Candy types something over the Devil stuff.
“Is there a picture of me?”
“A drawing. It’s pretty dumb. Kind of like a police composite sketch in a movie.”
“Delete it, please.”
“You got it, Chief,” she says, channeling Jimmy Olsen.
A police sketch. I’m not surprised. They’ve known who I am for a while now. So why aren’t there fifty patrol cars outside? Why isn’t there a SWAT team waiting for me at the Chateau Marmont? I’m not lucky enough that they’d lose my paperwork and all the surveillance photos. That means somebody doesn’t want me taken in, which means I have a secret benefactor. I don’t think Blackburn would do it, even if I did save his wife’s soul. The head of the Sub Rosa is too political to be sentimental. That means it’s someone I don’t know about. I don’t like that. Secret friends can turn into full frontal enemies without you even knowing about it.
“I was down in Hell yesterday. Father—Mr. Muninn—sends his regards.”
I smile at the image. Mr. Muninn is God. A piece of him anyway. A while back, when God finally admitted he didn’t know how to run the universe, he had a nervous breakdown. He broke into five smaller Gods. The good news is that the God brothers don’t like each other very much. The bad news is that the God brothers don’t like each other very much. It’s not doing creation any good being run by a B team that can’t stand the sight of each other.
“He looks a little funny in his Lucifer armor, doesn’t he? Like a beach ball in a tin can. He doesn’t have what you’d call a classic warrior’s physique.”
Samael pushes away his donut with his fingertips.
“Are you going to eat that?” says Candy.
“It’s yours,” he says.
Smiling, she wraps the donut in a napkin and drops it into her bag. Samael looks puzzled before he realizes she’s going to keep it as a souvenir.

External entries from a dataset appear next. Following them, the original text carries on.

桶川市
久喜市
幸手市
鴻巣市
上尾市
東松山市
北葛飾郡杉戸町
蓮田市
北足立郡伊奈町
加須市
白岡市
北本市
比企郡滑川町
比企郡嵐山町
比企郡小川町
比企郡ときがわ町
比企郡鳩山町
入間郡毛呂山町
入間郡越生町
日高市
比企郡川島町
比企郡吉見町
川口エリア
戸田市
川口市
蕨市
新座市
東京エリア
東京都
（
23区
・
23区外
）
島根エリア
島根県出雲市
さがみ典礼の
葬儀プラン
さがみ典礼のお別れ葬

“Did Mr. Muninn fix up the armor any?” I ask.
Samael gives me a look.
“Of course not. The damage is part of the mystique. I notice that you added more than a few burns and scrapes in a very short time.”
“Then you should thank me. I mystiqued it even more.”

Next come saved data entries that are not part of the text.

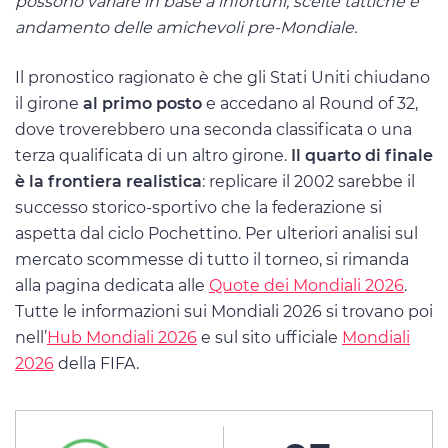
possono variare in base a infortuni, scelte tattiche e
andamento delle amichevoli pre-Mondiale.
Il pronostico ragionato è che gli Stati Uniti chiudano
il girone
al primo posto
e accedano al Round of 32,
dove troverebbero una seconda classificata o una
terza qualificata di un altro girone.
Il quarto di finale
è la frontiera realistica
: replicare il 2002 sarebbe il
successo storico-sportivo che la federazione si
aspetta dal ciclo Pochettino. Per ulteriori analisi sul
mercato scommesse di tutto il torneo, si rimanda
alla pagina dedicata alle
Quote dei Mondiali 2026
.
Tutte le informazioni sui Mondiali 2026 si trovano poi
nell’
Hub Mondiali 2026
e sul sito ufficiale
Mondiali
2026
della FIFA.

Candy says, “He was cute playing Iron Man and it was fun pretending I was fucking Tony Stark, but the armor froze my boobs at night, so I’m kind of glad it’s gone.”
“No, we wouldn’t want one of the few intact holy remnants of the War in Heaven inconveniencing . . . your boobs,” Samael says.
Candy smiles at him.
“Would you like me to update your Wikipedia page?”
He frowns.
“I have a page? I don’t like that. Please remove it.”
“I can’t. But don’t worry about it. It’s mostly old Bible stories and folktales. There isn’t anything about your nice suits.”
“Still.”
“By the way, thanks for all the swell help when I was Downtown,” I say. “It took me three months to find your stupid clues in the library and escape.”